Diyanet İşleri Başkanlığı Eğitim Merkezi Fıkıh Müderrisi Mehmet Savaş Hoca Hacı Veyiszâde'yi anlatıyor:
Konya'da, Dellâl Pazarında halı ticareti yapan bir arkadaşımız vardı.
Câmiyle cemaatla alakası olan biri değildi pek, önceleri...
Sonra usul usul alıştırdık.
İşte onunla bir gün Câmiye, Aziziye Câmii'ne gittik.
İkindi namazına...
Son saflardayız, kapıya yakın bir yerde.
Namaz kılındı, tesbih çekildi, âmin diyoruz.

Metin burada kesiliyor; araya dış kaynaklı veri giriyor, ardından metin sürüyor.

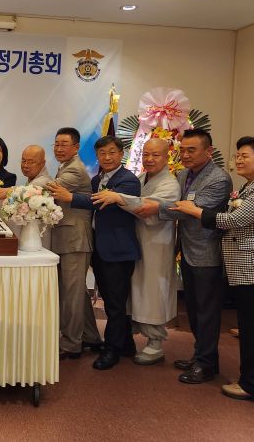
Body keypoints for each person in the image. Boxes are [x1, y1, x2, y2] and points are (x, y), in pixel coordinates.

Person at [171, 136, 254, 402]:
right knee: (250, 328)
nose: (238, 160)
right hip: (247, 270)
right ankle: (251, 381)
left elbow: (234, 220)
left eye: (245, 156)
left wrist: (195, 211)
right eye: (238, 155)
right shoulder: (251, 187)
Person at [135, 128, 231, 384]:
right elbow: (183, 205)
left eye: (192, 150)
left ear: (208, 151)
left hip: (206, 252)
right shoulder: (184, 174)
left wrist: (156, 206)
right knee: (195, 310)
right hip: (186, 250)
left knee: (207, 312)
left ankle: (205, 364)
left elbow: (193, 210)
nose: (185, 155)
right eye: (183, 150)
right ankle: (202, 357)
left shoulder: (219, 178)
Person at [47, 135, 141, 370]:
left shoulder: (128, 180)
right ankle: (125, 343)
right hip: (100, 247)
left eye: (112, 152)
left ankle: (112, 350)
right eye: (102, 153)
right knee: (110, 299)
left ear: (121, 154)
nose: (107, 157)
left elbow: (102, 201)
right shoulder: (98, 178)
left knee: (115, 303)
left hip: (118, 249)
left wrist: (71, 197)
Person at [91, 138, 181, 365]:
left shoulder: (170, 184)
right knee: (128, 294)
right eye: (146, 154)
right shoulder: (141, 178)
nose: (149, 159)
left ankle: (155, 342)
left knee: (152, 292)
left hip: (156, 244)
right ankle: (125, 340)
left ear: (167, 156)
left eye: (155, 155)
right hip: (133, 243)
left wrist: (118, 197)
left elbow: (145, 208)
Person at [47, 128, 102, 360]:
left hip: (75, 239)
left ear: (76, 147)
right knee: (76, 292)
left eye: (64, 144)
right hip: (67, 238)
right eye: (57, 144)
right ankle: (90, 336)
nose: (59, 148)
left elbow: (46, 190)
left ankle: (71, 344)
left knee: (71, 293)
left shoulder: (75, 170)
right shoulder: (65, 166)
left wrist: (12, 192)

Dua biraz uzayınca, bizim o halı tüccarı arkadaş, benim kulağıma eğildi, Hoca Efendi'ye takılıyor:
-Biliyoruz, Hocalığın var, uzatma gayri işte, elini yüzüne çal da (Fatiha de de) gidelim!.. dedi.

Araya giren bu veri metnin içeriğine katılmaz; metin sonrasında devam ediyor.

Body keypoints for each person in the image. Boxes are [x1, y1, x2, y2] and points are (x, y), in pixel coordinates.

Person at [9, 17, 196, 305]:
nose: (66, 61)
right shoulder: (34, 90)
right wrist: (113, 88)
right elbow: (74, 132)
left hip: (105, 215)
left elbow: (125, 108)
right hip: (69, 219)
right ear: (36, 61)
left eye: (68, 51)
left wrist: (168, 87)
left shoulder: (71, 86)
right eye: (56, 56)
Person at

Mihrabla bizim aramızda epey bir mesâfe var.
Hacı Veyiszâde Hoca Efendi dua ederken gözlerini filân da açmaz pek zaten.
Dua bitti,
Hoca Efendi cübbesini çıkarmak üzere odasına gelirken, ben elini öptüm, yüzümü okşadı.

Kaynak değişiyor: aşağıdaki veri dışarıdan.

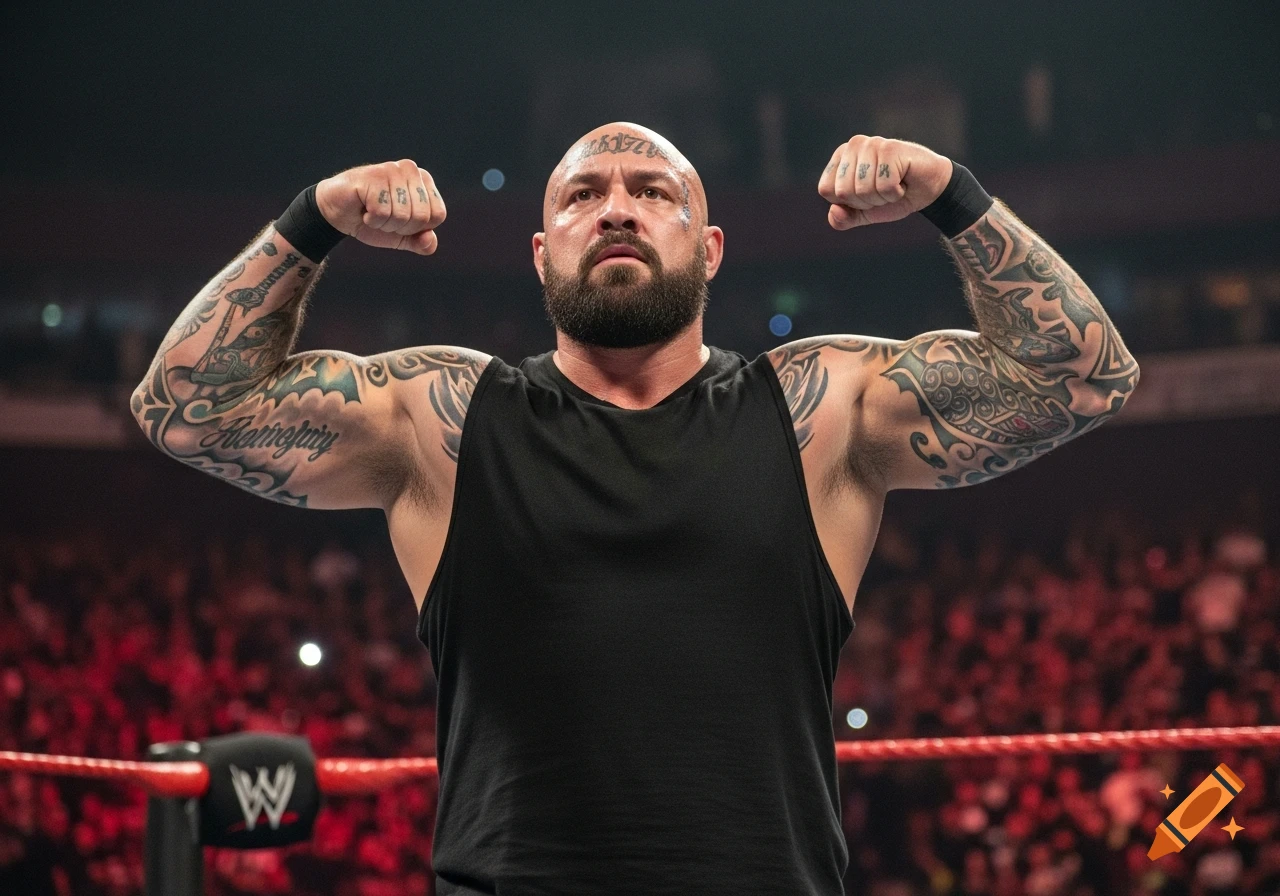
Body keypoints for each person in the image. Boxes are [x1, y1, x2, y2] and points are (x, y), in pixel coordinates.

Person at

Bizim arkadaş da elini öperken:
-Ülen ahlâksız, gursaksız, ilin duasına ne garışın (niye karışıyorsun)?
Amin diyeceğin kadar de, yorulduğun yerde çık git! diyerek sırtını tapışladı onun.
* Hacı Veyiszâde, Mustafa ÖZDAMAR, 1997, s.231, 232.